*** SUPPLIED PASSAGE

Ooops, I guess I thought mevsim was "week". Thanks very much for the help.
 
 



			
				Tangriberdi said:
			
		

> Mendil orada.



 



			
				avok said:
			
		

> Mendil orda.



 
Is there a difference between these two?  Are both correct?  Also, if the word for _over there_ is simply _o_, then why does the -r need to be added at all, instead of just _oda_?  Is this word some kind of exception?
 



			
				avok said:
			
		

> Asansörde kim var? _Who is on/ in (?) the elevator?_


Slightly off-topic, I just wanted to make a comment here and say that both are correct (American) English. ;-)


----------



## Chazzwozzer

divisortheory said:


> Is there a difference between these two?  Are both correct?  Also, if the word for _over there_ is simply _o_, then why does the -r need to be added at all, instead of just _oda_?  Is this word some kind of exception?


Although used a lot in everyday language, _orda_ is wrong. The word for _over there_ is _orada, _not _o_.


----------



## Tangriberdi

divisortheory said:


> Ooops, I guess I thought mevsim was "week". Thanks very much for the help.
> 
> 
> 
> 
> 
> 
> Is there a difference between these two? Are both correct? Also, if the word for _over there_ is simply _o_, then why does the -r need to be added at all, instead of just _oda_? Is this word some kind of exception?
> 
> 
> 
> Slightly off-topic, I just wanted to make a comment here and say that both are correct (American) English. ;-)

******

# TASK DETAILS
Reproduce word for word the stretch of the thread about Turkish usage from "## Chazzwozzer" through "is _orada, _not _o_.".

*** RECORDS SUPPLIED

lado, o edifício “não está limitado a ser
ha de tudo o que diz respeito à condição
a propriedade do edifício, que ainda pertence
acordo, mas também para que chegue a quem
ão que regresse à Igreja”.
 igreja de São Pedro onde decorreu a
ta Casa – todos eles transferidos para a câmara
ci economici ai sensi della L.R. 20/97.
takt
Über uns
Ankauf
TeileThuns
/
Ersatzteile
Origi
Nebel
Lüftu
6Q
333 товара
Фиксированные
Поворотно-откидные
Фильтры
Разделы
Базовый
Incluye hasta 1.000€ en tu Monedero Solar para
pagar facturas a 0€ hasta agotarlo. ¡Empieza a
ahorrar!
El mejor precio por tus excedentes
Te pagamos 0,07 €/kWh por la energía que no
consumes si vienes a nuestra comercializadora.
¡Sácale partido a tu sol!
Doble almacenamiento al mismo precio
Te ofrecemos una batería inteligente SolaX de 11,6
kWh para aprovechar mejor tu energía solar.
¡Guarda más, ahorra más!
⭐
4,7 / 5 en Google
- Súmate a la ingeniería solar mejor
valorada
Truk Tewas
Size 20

******
*** RECORDS SUPPLIED

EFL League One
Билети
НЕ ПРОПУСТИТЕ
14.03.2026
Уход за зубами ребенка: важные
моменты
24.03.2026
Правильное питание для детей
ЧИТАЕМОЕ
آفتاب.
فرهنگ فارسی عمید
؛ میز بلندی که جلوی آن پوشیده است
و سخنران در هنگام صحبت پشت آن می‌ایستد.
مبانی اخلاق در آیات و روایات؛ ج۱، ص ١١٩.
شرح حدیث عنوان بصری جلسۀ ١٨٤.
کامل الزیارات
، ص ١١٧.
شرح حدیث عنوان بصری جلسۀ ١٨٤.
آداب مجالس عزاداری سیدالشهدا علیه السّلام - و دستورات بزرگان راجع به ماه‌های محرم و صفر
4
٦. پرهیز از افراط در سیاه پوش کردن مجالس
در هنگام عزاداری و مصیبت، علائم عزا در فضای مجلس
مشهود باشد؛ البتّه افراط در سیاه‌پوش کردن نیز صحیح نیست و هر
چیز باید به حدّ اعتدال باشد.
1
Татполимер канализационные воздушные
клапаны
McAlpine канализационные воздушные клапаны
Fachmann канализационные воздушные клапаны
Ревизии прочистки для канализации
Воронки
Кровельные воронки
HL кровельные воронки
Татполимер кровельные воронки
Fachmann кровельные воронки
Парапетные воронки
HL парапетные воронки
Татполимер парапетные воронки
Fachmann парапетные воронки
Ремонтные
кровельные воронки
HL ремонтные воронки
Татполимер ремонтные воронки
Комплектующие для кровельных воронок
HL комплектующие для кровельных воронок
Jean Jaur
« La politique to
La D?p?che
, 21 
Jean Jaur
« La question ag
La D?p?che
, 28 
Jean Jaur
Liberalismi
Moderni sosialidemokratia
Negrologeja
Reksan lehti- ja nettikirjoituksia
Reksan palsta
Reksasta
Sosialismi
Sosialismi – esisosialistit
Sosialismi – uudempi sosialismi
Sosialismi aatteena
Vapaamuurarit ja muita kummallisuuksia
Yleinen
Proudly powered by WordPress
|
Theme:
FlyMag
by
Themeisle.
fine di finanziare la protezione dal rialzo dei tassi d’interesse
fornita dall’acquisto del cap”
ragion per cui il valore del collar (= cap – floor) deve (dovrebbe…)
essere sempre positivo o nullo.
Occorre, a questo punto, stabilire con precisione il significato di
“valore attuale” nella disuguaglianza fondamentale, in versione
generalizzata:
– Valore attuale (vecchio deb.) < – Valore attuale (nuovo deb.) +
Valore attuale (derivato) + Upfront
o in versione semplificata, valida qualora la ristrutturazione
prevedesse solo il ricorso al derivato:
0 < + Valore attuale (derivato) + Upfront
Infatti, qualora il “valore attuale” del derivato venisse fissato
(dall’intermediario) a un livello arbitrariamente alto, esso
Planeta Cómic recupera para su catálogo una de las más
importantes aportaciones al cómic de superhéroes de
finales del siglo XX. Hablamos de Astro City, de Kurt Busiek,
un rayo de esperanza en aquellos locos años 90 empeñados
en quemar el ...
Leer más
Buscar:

******
*** RECORDS SUPPLIED

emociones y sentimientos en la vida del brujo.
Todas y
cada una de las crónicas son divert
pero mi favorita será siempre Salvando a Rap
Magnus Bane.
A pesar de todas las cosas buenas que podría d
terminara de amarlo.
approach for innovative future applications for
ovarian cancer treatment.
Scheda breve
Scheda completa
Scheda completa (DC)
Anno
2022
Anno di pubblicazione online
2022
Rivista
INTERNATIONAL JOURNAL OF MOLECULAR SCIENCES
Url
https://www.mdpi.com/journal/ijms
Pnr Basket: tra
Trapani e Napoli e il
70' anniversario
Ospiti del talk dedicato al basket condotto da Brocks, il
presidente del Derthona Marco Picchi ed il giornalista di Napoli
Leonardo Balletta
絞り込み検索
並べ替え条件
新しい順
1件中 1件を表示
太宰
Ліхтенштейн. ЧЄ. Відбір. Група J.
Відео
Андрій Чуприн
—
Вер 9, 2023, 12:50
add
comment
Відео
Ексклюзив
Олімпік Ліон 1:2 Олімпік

******

# RESPONSE FOR THIS EXERCISE
## Chazzwozzer

divisortheory said:


> Is there a difference between these two?  Are both correct?  Also, if the word for _over there_ is simply _o_, then why does the -r need to be added at all, instead of just _oda_?  Is this word some kind of exception?


Although used a lot in everyday language, _orda_ is wrong. The word for _over there_ is _orada, _not _o_.